ОТРЫВОК СО СТРАНИЦЫ:
"""

Вероятно, я имел в виду «мировоззрение» — идею, которую несет объект и которая находится за его явной, видимой частью. Если вы заговорите об этом в период реалистического, технического подхода к искусству, вас обвинят в «литературности». Признаюсь, когда я услышал это слово из уст молодых художников и поэтов, я даже побледнел. Но не от стыда, не от страха за себя — скорее от страха за других, тех, кто это сказал.

Я увидел себя словно в зеркале — ощущение было странным и незнакомым.

Восхищаясь «глазом» французских художников, их чувством меры, я невольно думал: может быть, существует и другой взгляд, другое видение, не такое, к которому мы привыкли?

Например, деревья, написанные Моне, хороши для Моне. Но что, если те же деревья ждут, чтобы их показали снова? Может, другие измерения все-таки существуют — четвертое, пятое измерение, не только те, что видит глаз. И это измерение уж точно не «литературность», не «символизм» и не так называемая поэзия в живописи. Может быть, это нечто более отвлеченное — не в смысле нереальное, просто более свободное. Может, именно это нечто порождает целый спектр пластических и цветовых контрастов, поражая зрителя новизной и неожиданностью.

Вот примерно такие чувства захлестнули меня в Париже в 1910 году. Старался ли я сознательно убежать от «литературности», от символизма в живописи?

"""

ПРЕДСТАВЛЕННЫЕ МАТЕРИАЛЫ:
"""

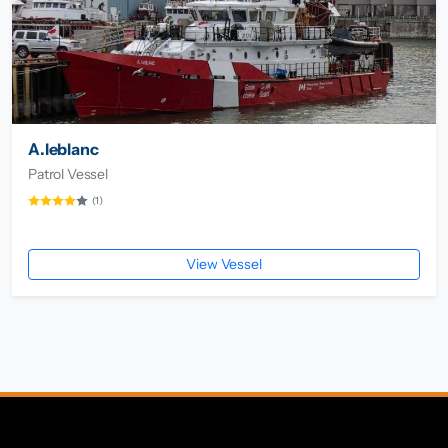
A.leblanc
Patrol Vessel
(1)
View Vessel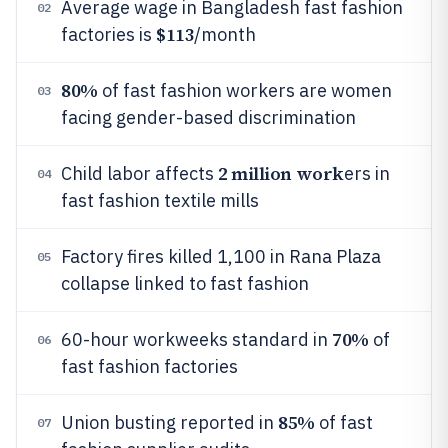
Average wage in Bangladesh fast fashion
02
$113
factories is
/month
80%
of fast fashion workers are women
03
facing gender-based discrimination
2 million work
Child labor affects
ers in
04
fast fashion textile mills
Factory fires killed 1,100 in Rana Plaza
05
collapse linked to fast fashion
70%
60-hour workweeks standard in
of
06
fast fashion factories
85%
Union busting reported in
of fast
07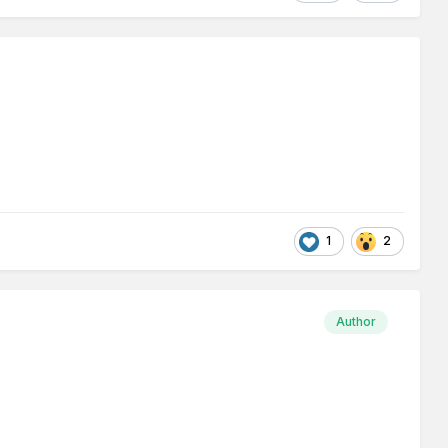
1
2
Author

"""

ЗАДАНИЯ:
**A)** Измените в отрывке о живописи участок от «Например, деревья, написанные» до «новизной и неожиданностью.» включительно, заменив «новизной» на «свежестью», и приведите этот участок целиком.
**B)** Где и в каком году рассказчика захлестнули чувства, описанные в отрывке о живописи?

ОЖИДАЕМЫЕ ОТВЕТЫ:
**A)**
Например, деревья, написанные Моне, хороши для Моне. Но что, если те же деревья ждут, чтобы их показали снова? Может, другие измерения все-таки существуют — четвертое, пятое измерение, не только те, что видит глаз. И это измерение уж точно не «литературность», не «символизм» и не так называемая поэзия в живописи. Может быть, это нечто более отвлеченное — не в смысле нереальное, просто более свободное. Может, именно это нечто порождает целый спектр пластических и цветовых контрастов, поражая зрителя свежестью и неожиданностью.

**B)** В Париже в 1910 году.